_REQUIREMENT A:_
Duplicate, word for word, the part of the passage on faith and the resurrection that opens with the words containing "Everything we believe" and closes with "our daily lives).".

__________

Here’s something I’ve been thinking about lately:
 
What difference does Jesus make in your life?
 
Not long ago, I came across an interview with a pastor who said that it wouldn’t affect her faith in the least if there were definitive proof that Jesus Christ never existed or wasn’t resurrected from the dead and certainly wasn’t God. In fact, this pastor argued, such belief takes greater faith than holding to the orthodox beliefs about Jesus (that he is fully God and the second member of the Trinity, born of a virgin, lived a perfect life, died for our sins, was raised from the dead on the third day and is now seated at God’s right hand, to name a few). The Apostle Paul has some pretty strong words for such a view:
But if there is no resurrection of the dead, then not even Christ has been raised. And if Christ has not been raised, then our preaching is in vain and your faith is in vain… And if Christ has not been raised, your faith is futile and you are still in your sins. Then those also who have fallen asleep in Christ have perished. If in Christ we have hope in this life only, we are of all people most to be pitied. (1 Cor. 15:13–14, 17–19)
 
Everything we believe and are as Christians hinges on the resurrection of Christ — in this life and the life to come. For a long time, much of Christian hope and faith was placed in the promise of eternal life with God in Heaven. Over the past century or so, however, that focus has shifted toward the benefits of believing in Christ in this present life. That, in my opinion, has been a necessary correction. However, now it seems even that is fading away. It seems to me that there are a lot of people who claim to believe in Jesus, but for whom Jesus makes no practical difference in their daily lives whatsoever. I wonder if in losing our focus on the former (our hope for eternal life), we started to lose our focus on the latter (the change in our daily lives).

__________

_REQUIREMENT B:_
Set down verbatim the entries from their first line through the line containing "Answer: approximately 90° to its left", including both ends.

__________

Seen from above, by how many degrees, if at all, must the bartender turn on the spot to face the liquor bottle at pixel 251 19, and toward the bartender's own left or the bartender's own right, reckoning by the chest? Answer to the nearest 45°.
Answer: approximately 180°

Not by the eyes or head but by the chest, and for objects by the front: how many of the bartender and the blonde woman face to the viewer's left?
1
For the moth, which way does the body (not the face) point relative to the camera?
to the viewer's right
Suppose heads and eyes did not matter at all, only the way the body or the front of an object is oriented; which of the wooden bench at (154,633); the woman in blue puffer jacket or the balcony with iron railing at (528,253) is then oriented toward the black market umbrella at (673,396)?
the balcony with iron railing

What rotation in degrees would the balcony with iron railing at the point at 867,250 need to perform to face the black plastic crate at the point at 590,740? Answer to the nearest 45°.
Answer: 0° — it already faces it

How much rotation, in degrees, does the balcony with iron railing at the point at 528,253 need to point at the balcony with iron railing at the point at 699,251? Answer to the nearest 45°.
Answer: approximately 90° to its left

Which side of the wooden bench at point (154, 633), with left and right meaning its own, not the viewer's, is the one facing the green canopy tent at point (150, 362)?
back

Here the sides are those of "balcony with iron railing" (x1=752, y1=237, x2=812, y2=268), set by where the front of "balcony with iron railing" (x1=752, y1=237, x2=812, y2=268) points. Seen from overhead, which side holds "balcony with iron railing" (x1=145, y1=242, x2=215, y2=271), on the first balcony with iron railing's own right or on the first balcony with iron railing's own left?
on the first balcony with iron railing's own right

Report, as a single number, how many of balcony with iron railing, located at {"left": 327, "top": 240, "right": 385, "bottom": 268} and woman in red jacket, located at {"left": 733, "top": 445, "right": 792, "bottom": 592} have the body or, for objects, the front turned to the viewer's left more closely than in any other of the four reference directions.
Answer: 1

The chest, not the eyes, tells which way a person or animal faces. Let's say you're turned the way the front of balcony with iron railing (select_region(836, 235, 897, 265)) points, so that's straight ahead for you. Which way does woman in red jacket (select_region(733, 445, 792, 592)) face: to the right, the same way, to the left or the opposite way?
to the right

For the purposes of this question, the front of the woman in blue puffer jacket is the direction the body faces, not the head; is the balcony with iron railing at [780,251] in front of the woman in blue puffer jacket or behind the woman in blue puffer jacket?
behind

__________

_ANSWER AREA A:_
Everything we believe and are as Christians hinges on the resurrection of Christ — in this life and the life to come. For a long time, much of Christian hope and faith was placed in the promise of eternal life with God in Heaven. Over the past century or so, however, that focus has shifted toward the benefits of believing in Christ in this present life. That, in my opinion, has been a necessary correction. However, now it seems even that is fading away. It seems to me that there are a lot of people who claim to believe in Jesus, but for whom Jesus makes no practical difference in their daily lives whatsoever. I wonder if in losing our focus on the former (our hope for eternal life), we started to lose our focus on the latter (the change in our daily lives).

_ANSWER AREA B:_
Seen from above, by how many degrees, if at all, must the bartender turn on the spot to face the liquor bottle at pixel 251 19, and toward the bartender's own left or the bartender's own right, reckoning by the chest? Answer to the nearest 45°.
Answer: approximately 180°

Not by the eyes or head but by the chest, and for objects by the front: how many of the bartender and the blonde woman face to the viewer's left?
1
For the moth, which way does the body (not the face) point relative to the camera?
to the viewer's right
Suppose heads and eyes did not matter at all, only the way the body or the front of an object is oriented; which of the wooden bench at (154,633); the woman in blue puffer jacket or the balcony with iron railing at (528,253) is then oriented toward the black market umbrella at (673,396)?
the balcony with iron railing

What rotation in degrees would the balcony with iron railing at the point at 867,250 need to perform to face the black plastic crate at the point at 590,740? Answer to the nearest 45°.
Answer: 0° — it already faces it

How much rotation, in degrees, does the balcony with iron railing at the point at 528,253 need to point at the balcony with iron railing at the point at 699,251? Answer to the nearest 45°.
Answer: approximately 90° to its left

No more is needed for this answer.